RECORDS PROVIDED:
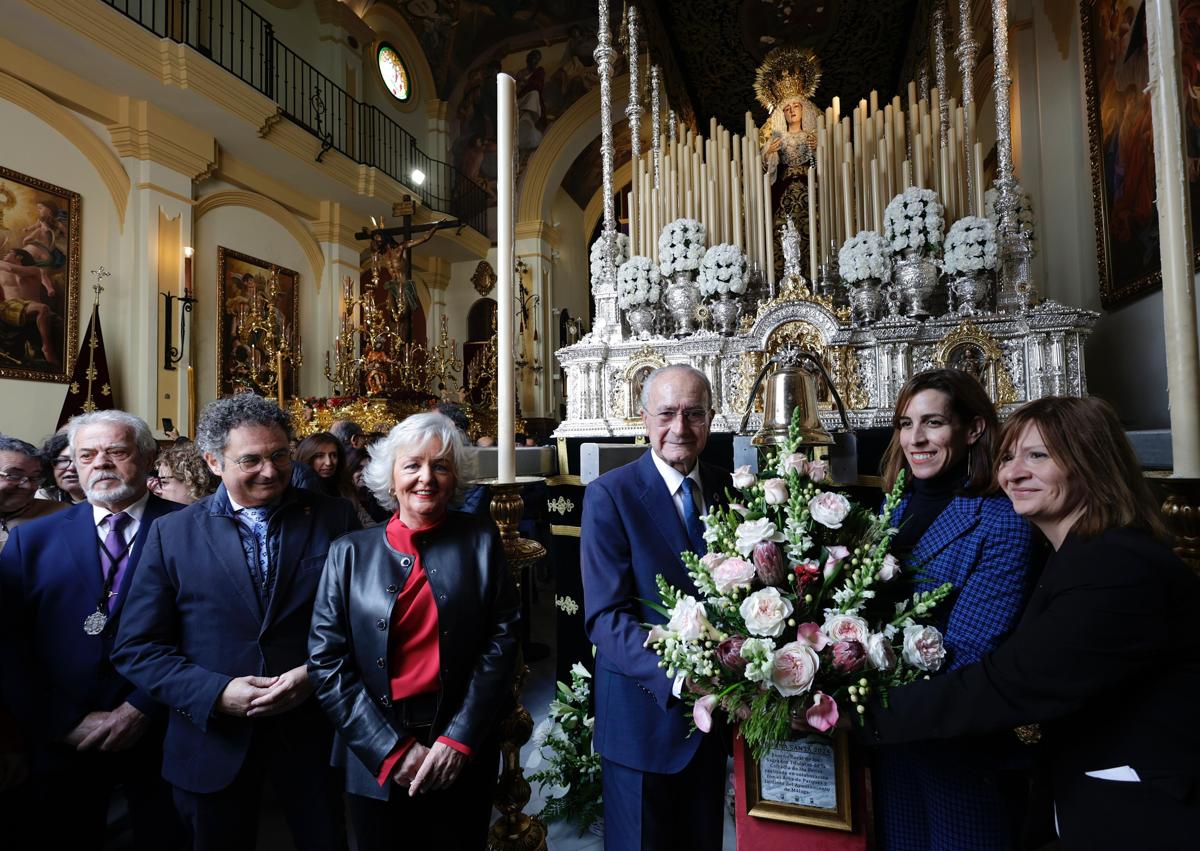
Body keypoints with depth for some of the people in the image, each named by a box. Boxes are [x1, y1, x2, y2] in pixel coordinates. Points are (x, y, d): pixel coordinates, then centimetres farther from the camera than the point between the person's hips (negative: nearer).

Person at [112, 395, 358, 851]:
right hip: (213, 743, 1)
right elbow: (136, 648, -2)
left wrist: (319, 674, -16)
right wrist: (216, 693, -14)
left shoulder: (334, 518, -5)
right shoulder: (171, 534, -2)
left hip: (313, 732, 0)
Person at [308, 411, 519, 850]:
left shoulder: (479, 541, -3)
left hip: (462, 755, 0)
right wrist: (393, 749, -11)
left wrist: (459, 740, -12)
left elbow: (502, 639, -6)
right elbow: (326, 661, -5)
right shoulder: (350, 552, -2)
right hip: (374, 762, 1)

--

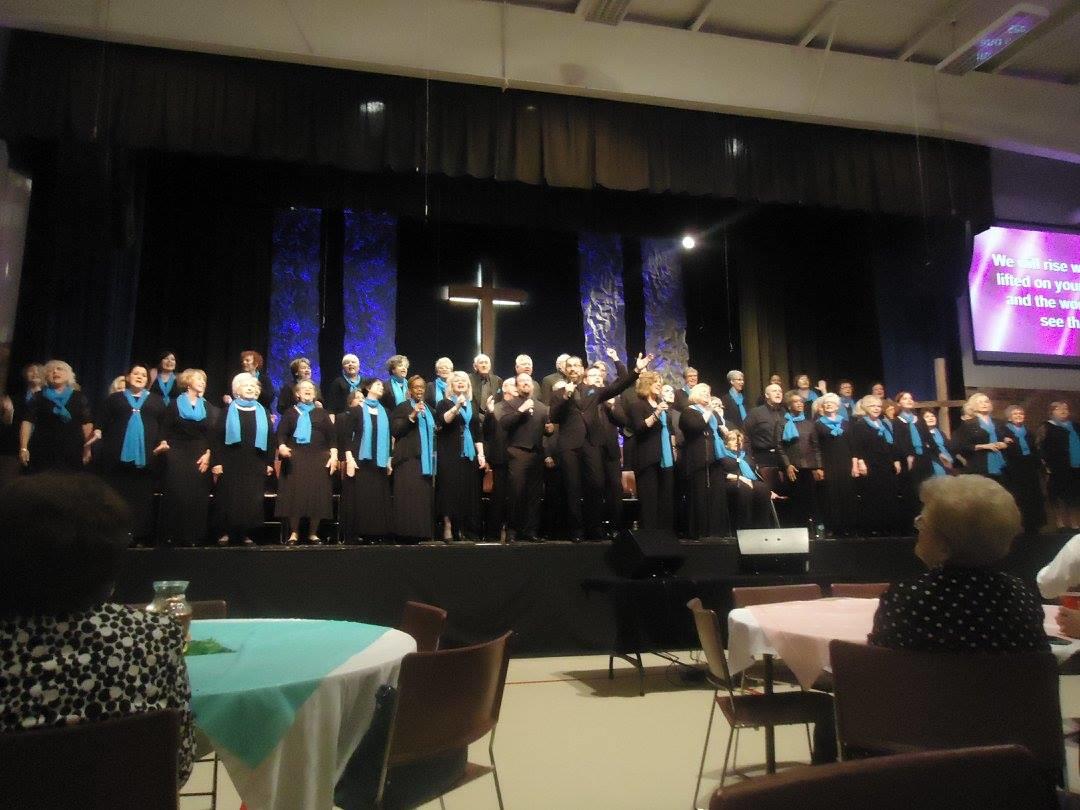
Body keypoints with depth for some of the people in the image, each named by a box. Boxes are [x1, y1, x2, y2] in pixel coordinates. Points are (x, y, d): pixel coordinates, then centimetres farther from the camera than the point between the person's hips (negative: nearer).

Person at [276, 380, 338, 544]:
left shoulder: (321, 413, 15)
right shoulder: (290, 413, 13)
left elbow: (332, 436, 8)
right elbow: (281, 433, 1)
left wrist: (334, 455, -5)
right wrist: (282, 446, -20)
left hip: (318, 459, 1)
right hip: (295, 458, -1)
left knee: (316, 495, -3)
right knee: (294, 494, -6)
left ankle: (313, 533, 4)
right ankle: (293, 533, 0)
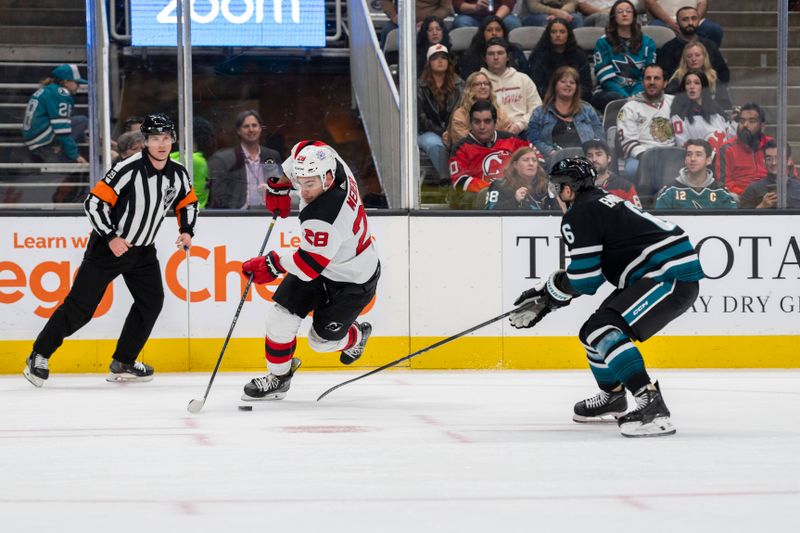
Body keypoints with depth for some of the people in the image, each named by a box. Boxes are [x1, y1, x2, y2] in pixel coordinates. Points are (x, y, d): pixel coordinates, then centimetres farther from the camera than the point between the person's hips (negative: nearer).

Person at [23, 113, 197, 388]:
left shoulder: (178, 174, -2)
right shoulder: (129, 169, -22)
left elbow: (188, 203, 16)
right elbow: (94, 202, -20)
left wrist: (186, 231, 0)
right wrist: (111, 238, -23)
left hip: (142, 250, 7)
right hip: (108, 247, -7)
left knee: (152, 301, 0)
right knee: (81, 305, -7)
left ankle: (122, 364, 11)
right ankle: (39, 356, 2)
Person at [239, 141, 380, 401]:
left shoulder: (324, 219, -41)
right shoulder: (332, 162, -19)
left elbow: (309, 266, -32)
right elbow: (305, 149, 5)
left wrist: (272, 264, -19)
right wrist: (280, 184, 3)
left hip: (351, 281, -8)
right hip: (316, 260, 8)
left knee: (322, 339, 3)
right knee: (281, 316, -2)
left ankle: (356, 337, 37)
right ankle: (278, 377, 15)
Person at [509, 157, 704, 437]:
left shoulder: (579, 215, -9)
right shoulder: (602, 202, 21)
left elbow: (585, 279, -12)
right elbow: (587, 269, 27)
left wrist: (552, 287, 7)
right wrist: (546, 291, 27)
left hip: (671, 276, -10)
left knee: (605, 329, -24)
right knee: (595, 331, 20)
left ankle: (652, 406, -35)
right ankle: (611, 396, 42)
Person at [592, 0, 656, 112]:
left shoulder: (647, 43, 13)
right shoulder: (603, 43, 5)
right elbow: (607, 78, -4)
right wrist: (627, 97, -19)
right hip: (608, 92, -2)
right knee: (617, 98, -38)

* * *

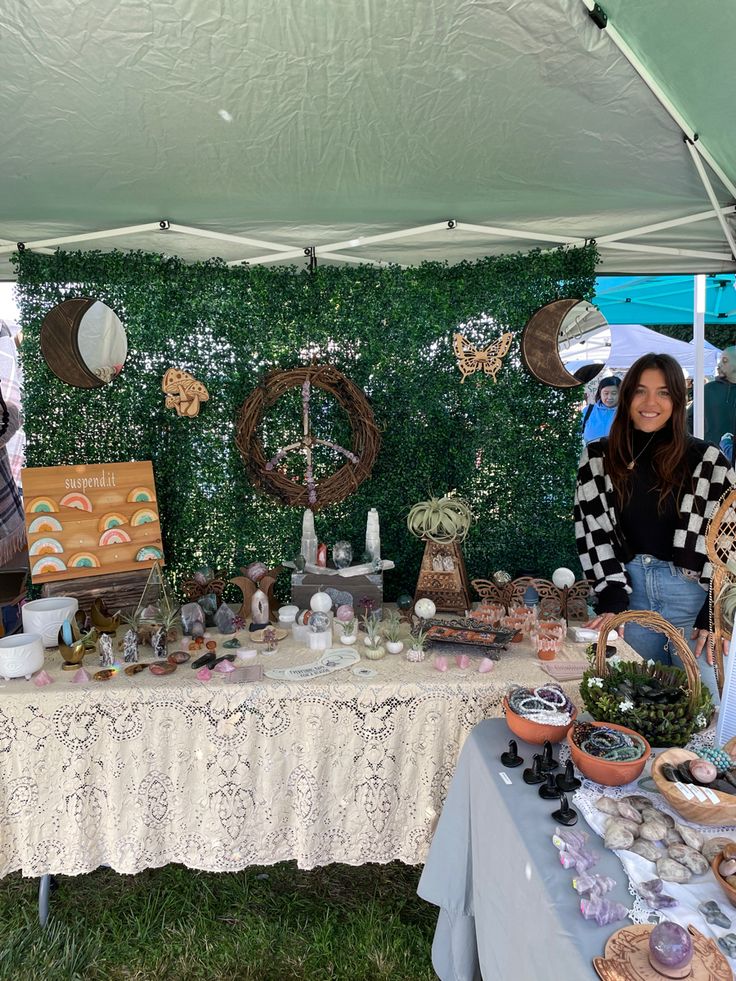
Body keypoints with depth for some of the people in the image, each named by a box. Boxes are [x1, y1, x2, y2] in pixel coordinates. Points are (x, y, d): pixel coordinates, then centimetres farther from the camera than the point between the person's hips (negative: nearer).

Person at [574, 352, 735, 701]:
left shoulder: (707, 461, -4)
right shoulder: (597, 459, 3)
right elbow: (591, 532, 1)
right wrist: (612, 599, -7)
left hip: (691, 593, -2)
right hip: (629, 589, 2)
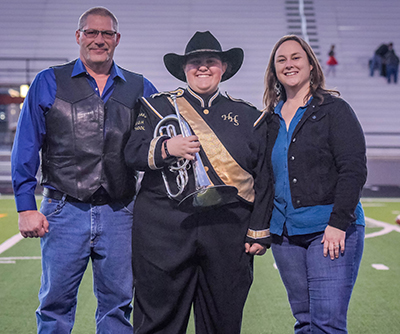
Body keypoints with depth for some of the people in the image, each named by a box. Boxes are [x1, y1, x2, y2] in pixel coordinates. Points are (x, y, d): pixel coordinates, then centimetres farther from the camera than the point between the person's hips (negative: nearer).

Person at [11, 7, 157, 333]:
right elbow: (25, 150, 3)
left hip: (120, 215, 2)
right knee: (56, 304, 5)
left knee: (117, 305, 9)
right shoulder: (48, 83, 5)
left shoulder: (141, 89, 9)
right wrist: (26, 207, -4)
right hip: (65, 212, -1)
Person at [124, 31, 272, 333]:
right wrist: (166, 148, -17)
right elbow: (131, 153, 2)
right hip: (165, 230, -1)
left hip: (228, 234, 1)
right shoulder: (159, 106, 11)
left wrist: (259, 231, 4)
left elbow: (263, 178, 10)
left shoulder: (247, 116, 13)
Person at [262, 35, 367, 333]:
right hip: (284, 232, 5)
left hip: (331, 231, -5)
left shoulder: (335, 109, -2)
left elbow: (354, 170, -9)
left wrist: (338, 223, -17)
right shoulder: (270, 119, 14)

PROBLEM TO WORK ON:
Transcribe, from the material above, the stretch starting at the line with "right ankle: (293, 533, 0)" and ending at the line with "left hip: (351, 281, -8)", both included, exactly. Do not carry over pictures.

TASK SOLUTION:
right ankle: (293, 533, 0)
Body keypoints with depth for some of the people in the image, each named by a box. Boxes are [x1, y1, x2, y2] in pixel coordinates. Points are (x, y, d): pixel coordinates, then centimetres farther from the camera than the point between the person's hips (negative: nearer).

Person at [23, 113, 197, 388]:
left shoulder: (178, 174, -2)
right shoulder: (129, 169, -22)
left elbow: (188, 203, 16)
right elbow: (94, 202, -20)
left wrist: (186, 231, 0)
right wrist: (111, 238, -23)
left hip: (142, 250, 7)
right hip: (108, 247, -7)
left knee: (152, 301, 0)
right knee: (81, 305, -7)
left ankle: (122, 364, 11)
right ankle: (39, 356, 2)
Person at [239, 141, 380, 401]:
left shoulder: (324, 219, -41)
right shoulder: (332, 162, -19)
left elbow: (309, 266, -32)
right elbow: (305, 149, 5)
left wrist: (272, 264, -19)
right wrist: (280, 184, 3)
left hip: (351, 281, -8)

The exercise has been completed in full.